[387]. Zénobie boasted herself to be impeccably “regular.” The Prince observed that he was much obliged to the Abbé for paying such attention to Aristotle, but that he could not excuse Aristotle for making the Abbé write such a tragedy. This famous mot, like others, is of disputed attribution. It is sometimes given to the Prince de Rohan-Guémené.

[388]. A work of youth which appeared as early as 1627. Hédelin was never elected to the Academy; and in 1664 endeavoured to start a new one of his own from a coterie which he, in imitation of Conrart, had formed. But “Trajan was” not “content,” wisely enough: and France was spared a skim-milk Forty.

[389]. It forms the first volume of the Amsterdam edition, in 3 vols. (1715), of Hédelin’s critical work. The second and third, which are together about the size of the first, include the extensive and dismal lucubrations on Terence, &c.

[390]. Who translated (with a preface not virulently Rymerical, v. infra, p. 392) Rapin’s Reflections upon Poetry almost as soon as it appeared. Rapin was a copious theologian, an elegant and fertile Latin versifier. Of his critical works in French, the Comparaisons noted above were produced annually between 1668 and 1671, except the “Thucydides and Livy,” which appeared ten years later. The Réflexions sur l’Eloquence date from 1672: those, more famous, on Poetics and Poets, from 1674. His critical Works were early collected, and the complete collection appeared in English, by various hands, including Rymer’s, in 2 vols. (London, 1706). The Amsterdam ed. of the original (3 vols., 1709-10) contains, in addition, a small treatise, Du Grand et du Sublime, which must not be neglected, and some others, together with the Comparaison de Pindare et d’Horace of the architect Blondel.

[391]. Chap. vii. In the preceding chapter there is one of those sentences which ruin this kind of criticism, by and of themselves. “Games are of the number of those actions which may occur in the lives of heroes.” Most certainly: but one feels that Rapin said it simply because there are games in Homer and Virgil, and that, if there had not been, he would probably have said, “Games are not,” &c.
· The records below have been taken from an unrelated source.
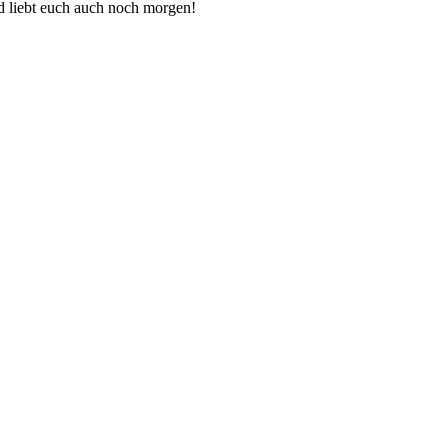
d liebt euch auch noch morgen!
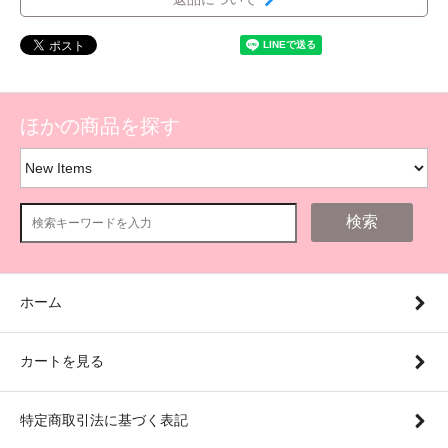
ほかの商品を探す
検索
ホーム
カートを見る
特定商取引法に基づく表記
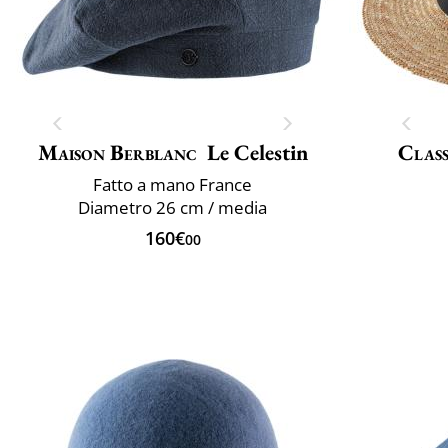
Maison Berblanc
Le Celestin
Class
Fatto a mano France
Diametro 26 cm / media
160€
00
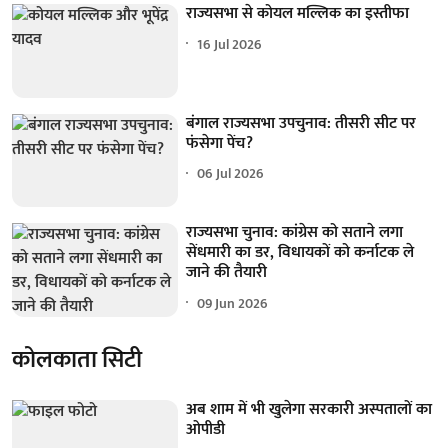
राज्यसभा से कोयल मल्लिक का इस्तीफा
16 Jul 2026
बंगाल राज्यसभा उपचुनाव: तीसरी सीट पर
फंसेगा पेंच?
06 Jul 2026
राज्यसभा चुनाव: कांग्रेस को सताने लगा
सेंधमारी का डर, विधायकों को कर्नाटक ले
जाने की तैयारी
09 Jun 2026
कोलकाता सिटी
अब शाम में भी खुलेगा सरकारी अस्पतालों का
ओपीडी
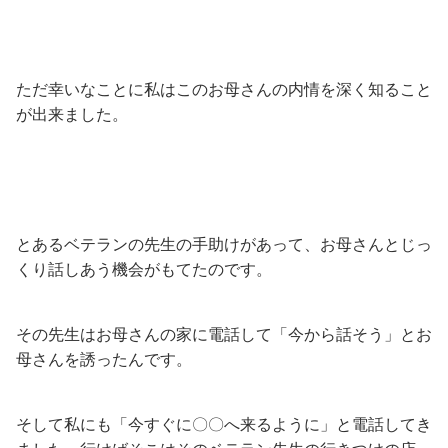
ただ幸いなことに私はこのお母さんの内情を深く知ること
が出来ました。
とあるベテランの先生の手助けがあって、お母さんとじっ
くり話しあう機会がもてたのです。
その先生はお母さんの家に電話して「今から話そう」とお
母さんを誘ったんです。
そして私にも「今すぐに〇〇へ来るように」と電話してき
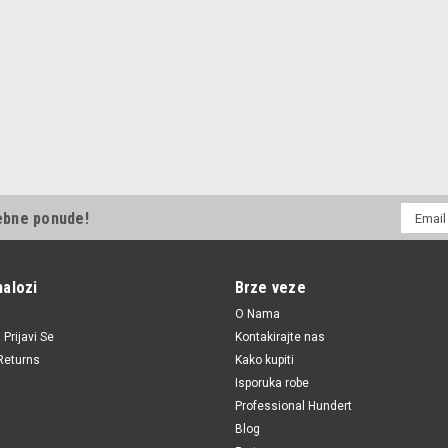
E-
ebne ponude!
mail
Adresa
nalozi
Brze veze
O Nama
i
Prijavi Se
Kontakirajte nas
Returns
Kako kupiti
Isporuka robe
Professional Hundert
Blog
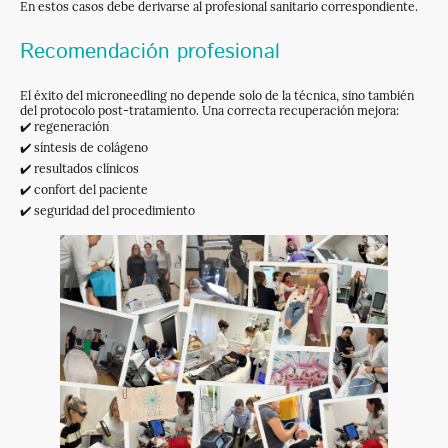
En estos casos debe derivarse al profesional sanitario correspondiente.
Recomendación profesional
El éxito del microneedling no depende solo de la técnica, sino también
del protocolo post-tratamiento. Una correcta recuperación mejora:
✔️ regeneración
✔️ síntesis de colágeno
✔️ resultados clínicos
✔️ confort del paciente
✔️ seguridad del procedimiento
[392]. “Cette Princesse oublie sa pudeur pour écouter sa compassion....” In the rest of the clause the English translator softens the crudity of the French curiosité. But it is still more pleasant to oppose to the nasty niceness of the French Jesuit the words of the author of The Christian Year: “Nausicaa—cujus persona nihil usquam aut venustius habet aut pudentius veterum Poesis” (Præl. xii. vol. i. p. 195, Oxford, 1844).
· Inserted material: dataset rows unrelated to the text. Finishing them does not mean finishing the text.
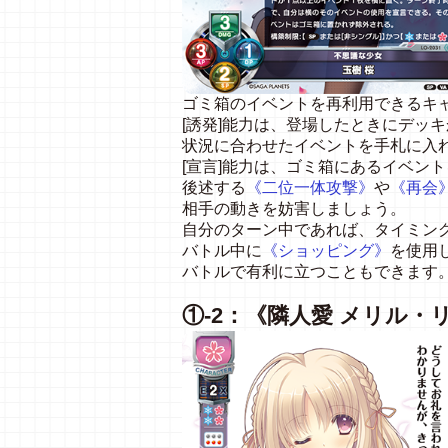
ゴミ箱のイベントを再利用できるキ
[誘発]能力は、登場したときにデッ
状況に合わせたイベントを手札に入
[宣言]能力は、ゴミ箱にあるイベン
後述する
《二位一体攻撃》
や
《再会
相手の動きを妨害しましょう。
自分のターン中であれば、タイミン
バトル中に
《ショッピング》
を使用
バトルで有利に立つこともできます
①-2：《隣人愛 メリル・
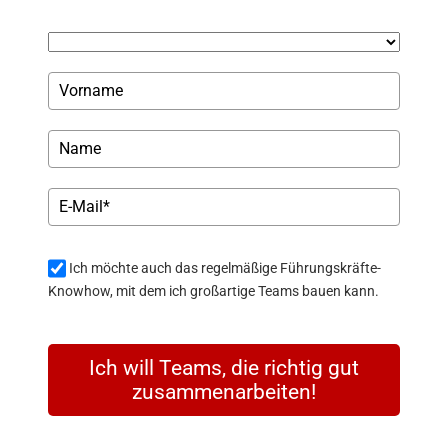
Ich möchte auch das regelmäßige Führungskräfte-
Knowhow, mit dem ich großartige Teams bauen kann.
Ich will Teams, die richtig gut
zusammenarbeiten!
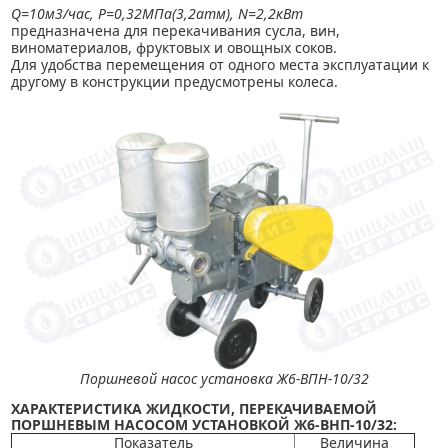
Q=10м3/час, Р=0,32МПа(3,2атм), N=2,2кВт
предназначена для перекачивания сусла, вин,
виноматериалов, фруктовых и овощных соков.
Для удобства перемещения от одного места эксплуатации к
другому в конструкции предусмотрены колеса.
Поршневой насос установка Ж6-ВПН-10/32
ХАРАКТЕРИСТИКА ЖИДКОСТИ, ПЕРЕКАЧИВАЕМОЙ
ПОРШНЕВЫМ НАСОСОМ УСТАНОВКОЙ Ж6-ВНП-10/32:
Показатель
Величина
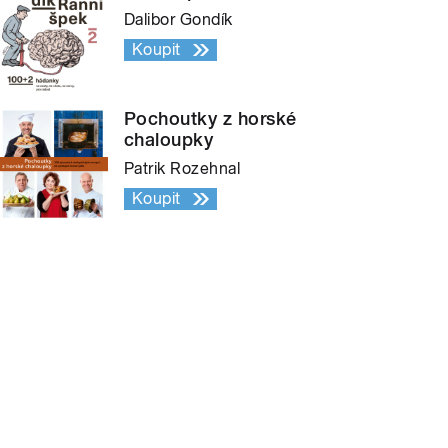
Dalibor Gondík
Koupit
Pochoutky z horské
chaloupky
Patrik Rozehnal
Koupit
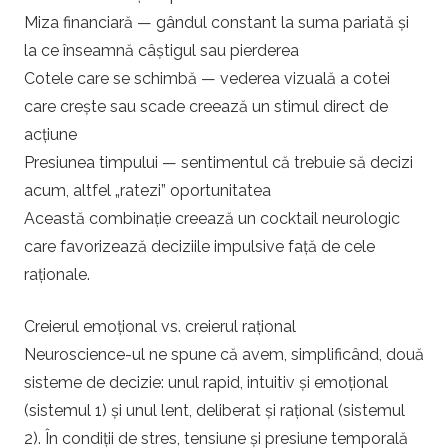
a
Miza financiară — gândul constant la suma pariată și
la ce înseamnă câștigul sau pierderea
l
Cotele care se schimbă — vederea vizuală a cotei
care crește sau scade creează un stimul direct de
acțiune
Presiunea timpului — sentimentul că trebuie să decizi
acum, altfel „ratezi” oportunitatea
Această combinație creează un cocktail neurologic
care favorizează deciziile impulsive față de cele
raționale.
Creierul emoțional vs. creierul rațional
Neuroscience-ul ne spune că avem, simplificând, două
sisteme de decizie: unul rapid, intuitiv și emoțional
(sistemul 1) și unul lent, deliberat și rațional (sistemul
2). În condiții de stres, tensiune și presiune temporală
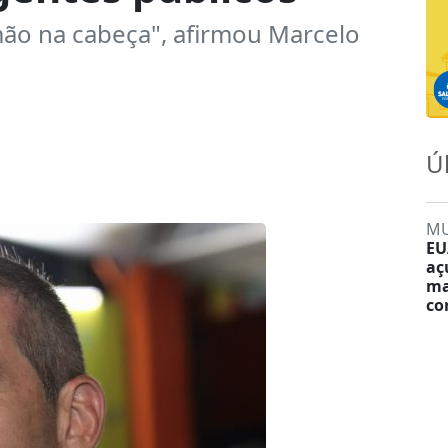
mão na cabeça", afirmou Marcelo
Ú
M
EU
aç
ma
co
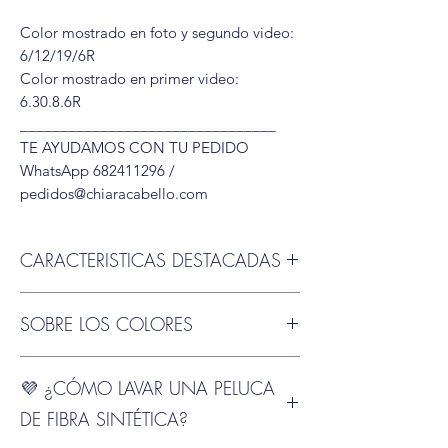
Color mostrado en foto y segundo video:
6/12/19/6R
Color mostrado en primer video:
6.30.8.6R
________________________________
TE AYUDAMOS CON TU PEDIDO
WhatsApp 682411296 /
pedidos@chiaracabello.com
CARACTERISTICAS DESTACADAS
📏 Talla estándar tirando a pequeña
: Se
SOBRE LOS COLORES
adapta cómodamente a perímetros
craneales de
53 a 56cm
👉 ¿No sabes
Ten en cuenta que el color puede variar
cómo medirte? Consulta
nuestra guía
💜 ¿CÓMO LAVAR UNA PELUCA
ligeramente según el tipo de fibra, el
para acertar con tu talla.
estilo del corte y la pantalla desde la que
DE FIBRA SINTÉTICA?
lo visualices. Además, al ser productos
💇‍♀️ Cabello sintético de alta calidad
: Fibra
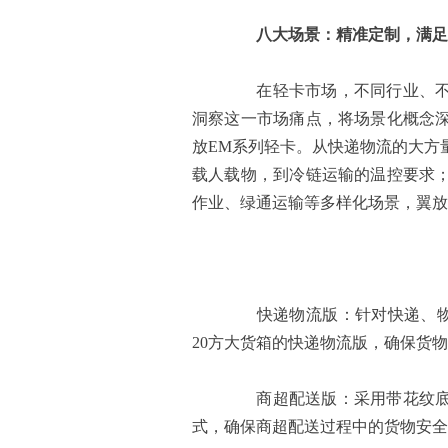
八大场景：精准定制，满足
在轻卡市场，不同行业、不同
洞察这一市场痛点，将场景化概念
放EM系列轻卡。从快递物流的大方
载人载物，到冷链运输的温控要求
作业、绿通运输等多样化场景，翼放
快递物流版：针对快递、物流
20方大货箱的快递物流版，确保货
商超配送版：采用带花纹底板
式，确保商超配送过程中的货物安全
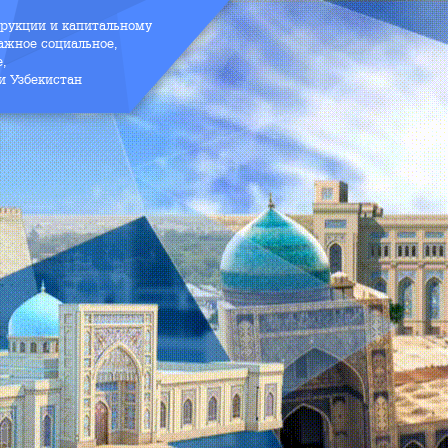
трукции и капитальному
ажное социальное,
е,
и Узбекистан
[393]. Mais la pudeur ni toutes les bienséances extérieures n’y sont point blessées.

[394]. So the English: Fr. “femme de bien.” I like to read Rapin in both versions, contemporary as they are, and antiphonal of the sentiment of the time, in its two chief languages.

[395]. These latter are mostly from the Réflexions sur la Poétique (Œuvres, ii. 175 sq.) It is quite at the beginning of these that the unlucky charge against Dante of “wanting fire” (see i. 175 note) occurs; it is followed later, and perhaps to some extent explained, if not excused, by the further criticism that he has “l’air trop profond,” “une ordonnance triste et morne.”

[396]. Tristram Shandy, iii. 12. He was not always unknown among us. Dryden, whether out of modesty, fashion, or humour, takes leave to call him “the best of modern critics,” and he was translated in 1695. The mistakes referred to above are all the worse because there was actually a French writer named Bossut, a mathematician of distinction in the eighteenth century.